The Department for Work and Pensions (DWP) has launched an eight-week discussion paper seeking industry views on how the government’s £25bn defined contribution (DC) scale requirements should operate from April 2030.
Under the Pension Schemes Act 2026, all authorised master trusts and group personal pension (GPP) schemes used by employers to meet their automatic enrolment (AE) duties will be required to hold at least £25bn in a single main scale default arrangement (MSDA).
Alternatively, schemes with at least £10bn could be approved as part of a transition pathway, provided they are on track to reach the £25bn threshold by 2035.
A scheme that is not approved as having an MSDA of at least £25bn, or £10bn under the transition pathway, will no longer be able to receive AE contributions in respect of either new or existing employers from 2030.
The discussion paper focuses on three elements that the government said would determine whether schemes meet the threshold: the MSDA, the common investment strategy (CIS) and the connections between schemes within a provider’s corporate group.
The government’s expectation is that the MSDA will sit at the centre of a scheme’s investments and receive members’ default AE contributions, unless there is a specific reason to use an alternative default arrangement.
Although the DWP acknowledged there could be legitimate reasons for providers to operate more than one default arrangement, it argued there was currently “too much fragmentation” within schemes.
The Pension Schemes Act gives the government powers to restrict the creation of new default arrangements, while the DWP also intends to review all existing non-scale default arrangements in 2029.
The DWP is seeking views on whether assets from other arrangements should be eligible for inclusion, including bespoke default arrangements and self-select options that use the same underlying building-block funds as the MSDA.
It has also proposed using assets under management as the consistent method for valuing assets within an MSDA, asking whether this would create any practical issues for schemes.
Assets within an MSDA will be required to operate under a CIS, which the government said was intended to ensure they were invested in a sufficiently common way to deliver scale benefits.
The DWP’s preferred approach would require assets for each member to be allocated in the same proportions to the same investments, with variations permitted only by age.
This would allow schemes to continue operating lifestyling and target-date fund strategies, but could restrict the use of other factors to differentiate investment approaches between members.
The department is therefore seeking evidence on whether an age-only approach would create challenges and whether additional forms of variation should be permitted.
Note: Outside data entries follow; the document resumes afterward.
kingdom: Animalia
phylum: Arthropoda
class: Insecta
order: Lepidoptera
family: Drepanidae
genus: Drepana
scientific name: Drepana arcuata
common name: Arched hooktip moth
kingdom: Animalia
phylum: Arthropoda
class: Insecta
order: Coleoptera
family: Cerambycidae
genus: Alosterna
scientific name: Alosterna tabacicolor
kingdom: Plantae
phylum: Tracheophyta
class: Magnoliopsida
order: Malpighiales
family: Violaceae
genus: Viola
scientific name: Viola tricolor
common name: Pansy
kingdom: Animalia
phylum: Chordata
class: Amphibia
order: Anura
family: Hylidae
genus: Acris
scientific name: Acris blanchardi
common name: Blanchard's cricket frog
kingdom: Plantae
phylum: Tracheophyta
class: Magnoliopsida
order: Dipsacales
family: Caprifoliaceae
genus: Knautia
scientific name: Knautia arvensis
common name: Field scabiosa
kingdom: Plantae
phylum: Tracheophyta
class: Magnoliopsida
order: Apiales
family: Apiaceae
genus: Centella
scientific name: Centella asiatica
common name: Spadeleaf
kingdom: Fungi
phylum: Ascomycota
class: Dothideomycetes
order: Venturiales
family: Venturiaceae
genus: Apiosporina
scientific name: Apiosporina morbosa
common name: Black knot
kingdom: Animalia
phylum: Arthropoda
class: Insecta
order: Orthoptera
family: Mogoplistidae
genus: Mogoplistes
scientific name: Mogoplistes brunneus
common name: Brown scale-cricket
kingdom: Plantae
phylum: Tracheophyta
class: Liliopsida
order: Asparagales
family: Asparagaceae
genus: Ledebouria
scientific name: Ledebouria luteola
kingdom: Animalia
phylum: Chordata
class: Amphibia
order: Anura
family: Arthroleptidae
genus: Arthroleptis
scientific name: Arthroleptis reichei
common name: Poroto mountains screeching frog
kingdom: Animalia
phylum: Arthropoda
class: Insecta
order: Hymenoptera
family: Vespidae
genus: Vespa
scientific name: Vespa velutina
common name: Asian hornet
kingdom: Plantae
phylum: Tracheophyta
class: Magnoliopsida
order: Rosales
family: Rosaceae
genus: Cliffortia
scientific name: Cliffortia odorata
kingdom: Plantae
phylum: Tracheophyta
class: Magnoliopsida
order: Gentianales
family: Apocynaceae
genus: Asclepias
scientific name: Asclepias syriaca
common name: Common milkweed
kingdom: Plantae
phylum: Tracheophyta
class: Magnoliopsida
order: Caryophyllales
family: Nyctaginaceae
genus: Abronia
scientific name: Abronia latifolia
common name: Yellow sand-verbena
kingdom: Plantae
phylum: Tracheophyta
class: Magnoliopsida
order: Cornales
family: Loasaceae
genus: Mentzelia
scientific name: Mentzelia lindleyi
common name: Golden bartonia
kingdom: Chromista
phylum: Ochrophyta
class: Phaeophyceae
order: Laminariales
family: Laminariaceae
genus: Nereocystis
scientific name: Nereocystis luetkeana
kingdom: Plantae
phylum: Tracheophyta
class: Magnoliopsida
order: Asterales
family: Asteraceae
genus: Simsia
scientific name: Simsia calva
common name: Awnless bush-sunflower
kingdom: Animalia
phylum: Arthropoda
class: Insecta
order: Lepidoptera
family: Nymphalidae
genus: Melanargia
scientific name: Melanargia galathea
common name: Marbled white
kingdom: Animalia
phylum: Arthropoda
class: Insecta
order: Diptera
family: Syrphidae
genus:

The detailed definition of a connection will be set out in regulations, although the DWP indicated that it was considering using the “common control” test contained in the Occupational Pension Schemes (Master Trusts) Regulations 2018.
It is seeking information from providers on whether their schemes would meet this test, as well as any practical challenges involved in combining default arrangements and making investment decisions across connected schemes.
The government said scale could support greater investment expertise and diversification, improved governance and lower costs, while stressing that competition and innovation would need to be preserved through measures such as the new entrant pathway.
Pensions Minister, Torsten Bell, said: “How scale is delivered matters. It cannot be fragmented in multiple arrangements.
“It is in the interest of members that those running schemes have at least one large default arrangement that provides the buying power and expertise needed to deliver the benefits of scale.”
The discussion paper closes on 7 September 2026, with the DWP planning to hold further industry roundtables before consulting on draft regulations in the latter part of 2027.